THE BUSINESS OF WINNING: THE EXECUTION PLAYBOOK III

By: Ciuci

/ April 23, 2026

The New Rules of Business in a Tariff – War World

The past decade has seen the rules of global business being rewritten via policy shifts and negotiated transitions in press conferences and executive orders, with consequences that impact businesses whether they are paying attention or not.

Since April 2025, the United States has imposed a 14% tariff on Nigerian exports, part of a tariff regime that has reshaped trade flows across the world’s economy. China, the EU, and dozens of other major economies have responded with counter-measures. Global supply chains are being restructured, imports are rising, and the dollar is getting stronger, putting the naira under pressure. And Nigerian businesses are operating in a trade environment that is materially different from the one their strategies were built for.

A joint report by the UN Economic Commission for Africa, the African Development Bank, and the African Union Commission found that Nigeria, Angola, and Ghana face weighted average tariff increases of between 0.8% and 2.6% on their exports, significantly below the continent’s average of 7.1%. This is largely due to energy commodity exemptions. That relative insulation is real, but it is also not a reason for laxity, because the effects are felt in supply chain disruption, currency pressure, and reduced global demand across every sector regardless of direct tariff exposure.
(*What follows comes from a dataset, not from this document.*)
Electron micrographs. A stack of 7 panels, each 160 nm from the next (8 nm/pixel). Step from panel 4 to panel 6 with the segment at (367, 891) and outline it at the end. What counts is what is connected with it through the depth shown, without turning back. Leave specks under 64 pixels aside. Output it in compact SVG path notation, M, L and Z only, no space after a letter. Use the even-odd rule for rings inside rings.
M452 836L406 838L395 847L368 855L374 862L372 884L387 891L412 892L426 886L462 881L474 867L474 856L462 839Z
The organizations that will navigate this period well are the ones building the internal capability to operate effectively regardless of what the external environment does. That distinction between organizations that execute through disruption and organisations that are disrupted — is the core argument of this series.

What has changed for Nigerian businesses

The most immediate effect for Nigerian businesses are indirect: the strengthening dollar increasing the naira cost of imports, global supply chains being restructured in ways that affect Nigerian businesses that are dependent on components from China or the EU, and the broader slowdown in global economic activity reducing demand for Nigerian commodities. For businesses importing raw materials, equipment, or intermediate goods, costs have risen. The Central Bank of Nigeria’s foreign exchange reforms of 2023 –2024, which allowed the naira to find a more market-driven rate, have provided some buffer, however, a stronger dollar erodes that buffer.

The organizations most exposed are those whose cost structures were built on stable import prices and predictable forex. The organizations least exposed are those that have already reduced their import dependency, diversified their supply chains, or built pricing structures that are resilient to currency fluctuation.

The businesses that will define Nigerian commerce in five years are not the ones with the most favourable trade conditions today. They are the ones currently building the correct internal architecture right now.